New Words for New Worlds
There are two curious words in this project: glocal and cityzening. Both are awkwardly crafted, perhaps meant to stage the difficulty of describing a condition in the also always-already fraught site of contemporary language, or in theory as in fact a literary articulation of the present.
The word glocal seems to be a hybrid of the global and the local, which tends to overcome the conjunction between local and global. The term foregoes the slash or even the hyphen as in local/global or local-global. Instead, it mints a portmanteau that fuses common and overlapping syllables of the two modes of nominating a geography or modifying some stuff of history that happens. One may fault the admixture for eliding the tensions between the words, putting in place a seamless, coherent, self-contained term. But one may also appreciate it for being productive, for surmounting a dialectic and an antinomy, and creating a new semantic universe to intuit a new notion of the universal.

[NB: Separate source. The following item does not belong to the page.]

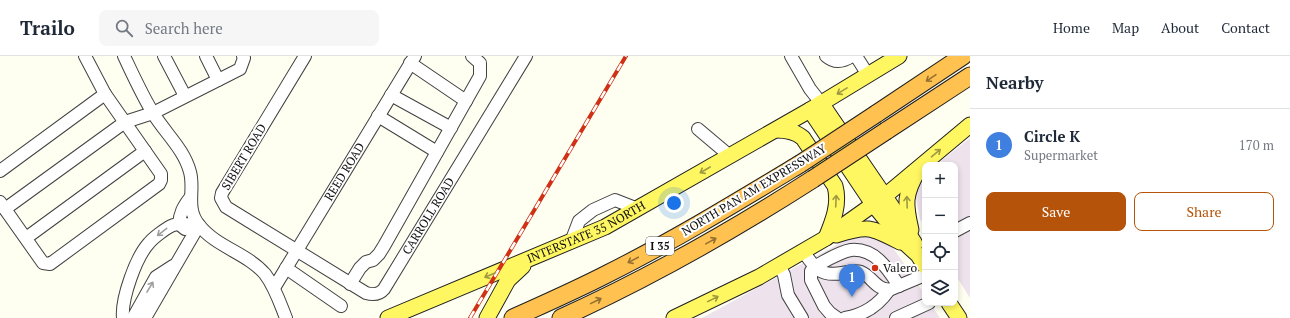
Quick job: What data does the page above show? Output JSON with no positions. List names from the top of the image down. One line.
{"streets":{"highway":["NORTH PAN AM EXPRESSWAY","I 35"],"main road":["INTERSTATE 35 NORTH"],"street":["SIBERT ROAD","REED ROAD","CARROLL ROAD"]},"crossings":[["SIBERT ROAD","REED ROAD"],["SIBERT ROAD","CARROLL ROAD"],["REED ROAD","CARROLL ROAD"]],"places":["Valero"],"page":{"header":"Trailo","search":"Search here","nav":["Home","Map","About","Contact"],"heading":"Nearby","list":[{"mark":"1","name":"Circle K","note":"Supermarket","value":"170 m"}],"map_buttons":["+","−"],"buttons":["Save","Share"],"pins":"1"}}
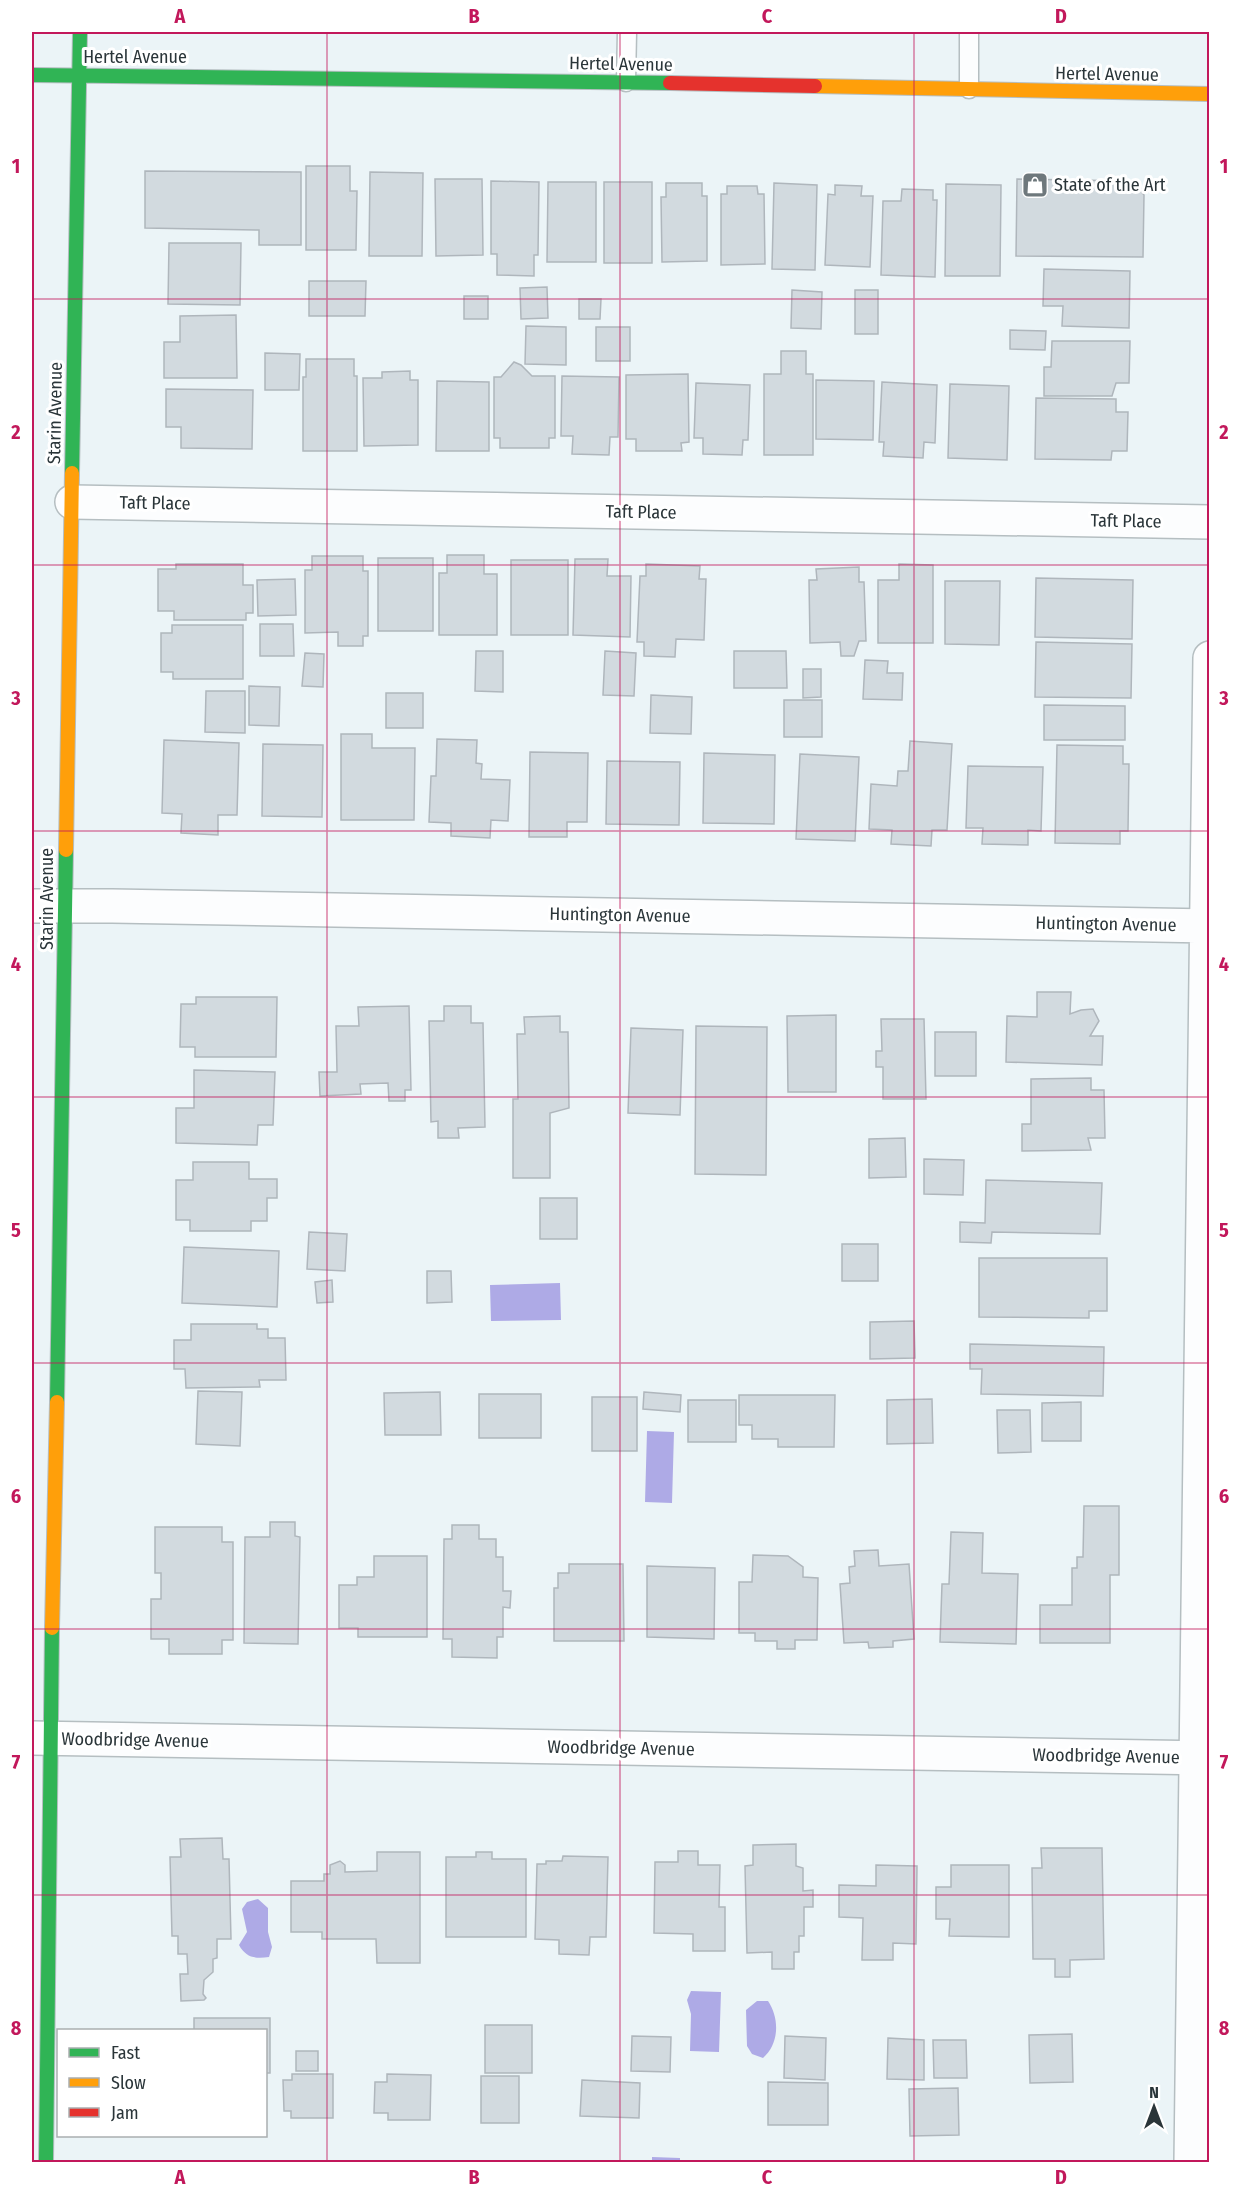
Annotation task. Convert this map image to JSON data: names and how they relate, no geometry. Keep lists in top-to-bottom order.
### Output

The rubric of cityzening is more idiosyncratic. It alludes to two utterances: the city and the citizen. But it might be a gerund, too, so it should be able to refer to the process of becoming a citizen, or the relationship between the city and the citizen, caught up in the volatile weather of generating a situation or an ecology.
This exhibition, therefore, ought to internalize the implications of this play and this vexation. The relay from local to global to city to citizen is a livewire of so many currents and valences. It is the challenge of this undertaking to track the wavelength of this energy field, the full ethical responsibility of cohabiting space in dense vicinities and the lightness of generosity in the intervals of relations.